The Austrian sculptor Franz West (b. 1947 Vienna, Austria, d. 2012) began his artistic career in the aftermath of the neo-avant-garde and performance tradition of the 1960s. In his hometown Vienna, the Vienna actionists performed brutal happenings in the mid-1960s, as they tried to rid themselves of art’s media, and the material, technical and formal filter that they argued created a distance between art and life. They did so by using the body and objects from everyday life as their means of expression. West reacted to this by reworking impulses from contemporaneous American art on the boarder between happenings, junk sculpture and pop. Two of West’s obvious predecessors are Claes Oldenburg and Jim Dine, as well as Allan Kaprow’s sculptures and happenings, which are found to be an important tone-setting basis.

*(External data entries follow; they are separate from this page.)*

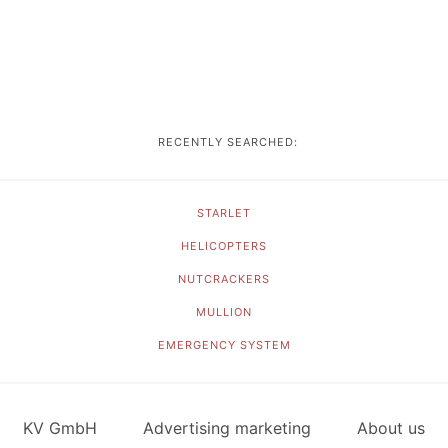
RECENTLY SEARCHED:
STARLET
HELICOPTERS
NUTCRACKERS
MULLION
EMERGENCY SYSTEM
KV GmbH
Advertising marketing
About us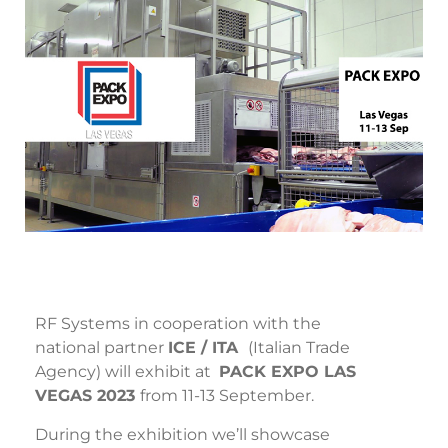
RF Systems in cooperation with the
national partner
ICE / ITA
(Italian Trade
Agency) will exhibit at
PACK EXPO LAS
VEGAS 2023
from 11-13 September.
During the exhibition we’ll showcase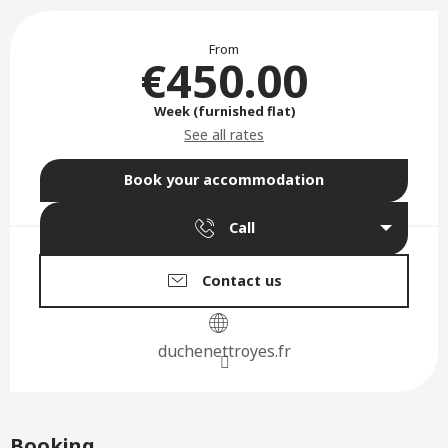
Opening hours & contact deta
From
€450.00
Week (furnished flat)
See all rates
Book your accommodation
Call
Contact us
duchenettroyes.fr
Booking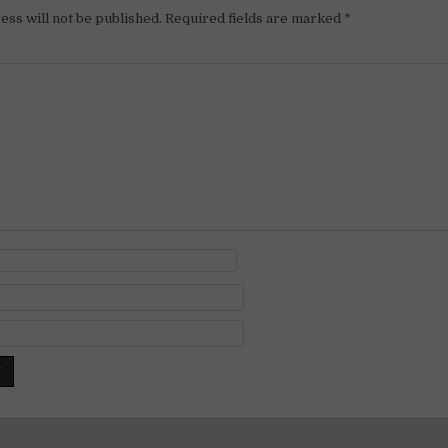
ess will not be published.
Required fields are marked
*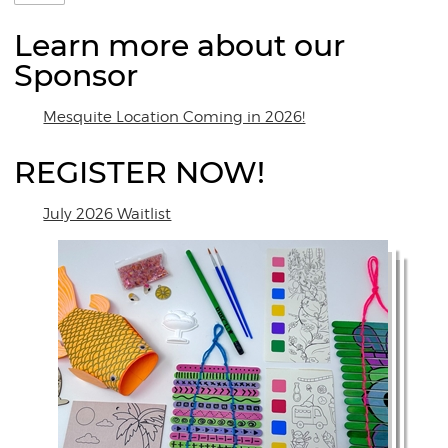
Learn more about our
Sponsor
Mesquite Location Coming in 2026!
REGISTER NOW!
July 2026 Waitlist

The forms in West’s sculptures, whether it is the early plaster-, wood- and metal sculptures he gives the generic term Paßstücke (in English: Adaptives or Fitting Pieces), or the more recent, painted, welded aluminium sculptures, seem like something in between the biological/ bodily and the quite random and strange. This ambiguity gives the works a tension that enriches
their emotional register and potential for interpretation. In many of the Passstücke, a small fragment of applicability can be found, something that can be seen in sculptures such as the handle of a compass saw that sticks out of a rather shapeless lump of plaster (wherein the saw blade has been baked) or as two steel loops that are reminiscent of the handles on a handbag, where ”the bag” is a compact plaster form moulded at the bottom of a pot, but not to call it a large handbag, a lump of plaster, that occupies all free space. This is typical of both the historical avant-garde and the neo-avant-garde in its many occurrences the last 50 years – that an object’s utilitarian and beneficial aspect is discarded. Art becomes something that is meaningless for all practical purposes, by being completely without function.
Franz West has had numerous solo and group exhibitions, most recently a major survey exhibition opened at the Centre Georges Pompidou, Paris (2018) which will travel to the Tate Modern, London in 2019. His works are also included in numerous important institutional collections such as the Museum of Modern Art in New York, Museum Ludwig in Cologne, and MUMOK, Museum moderner Kunst Stiftung Ludwig, in the artist’s hometown of Vienna.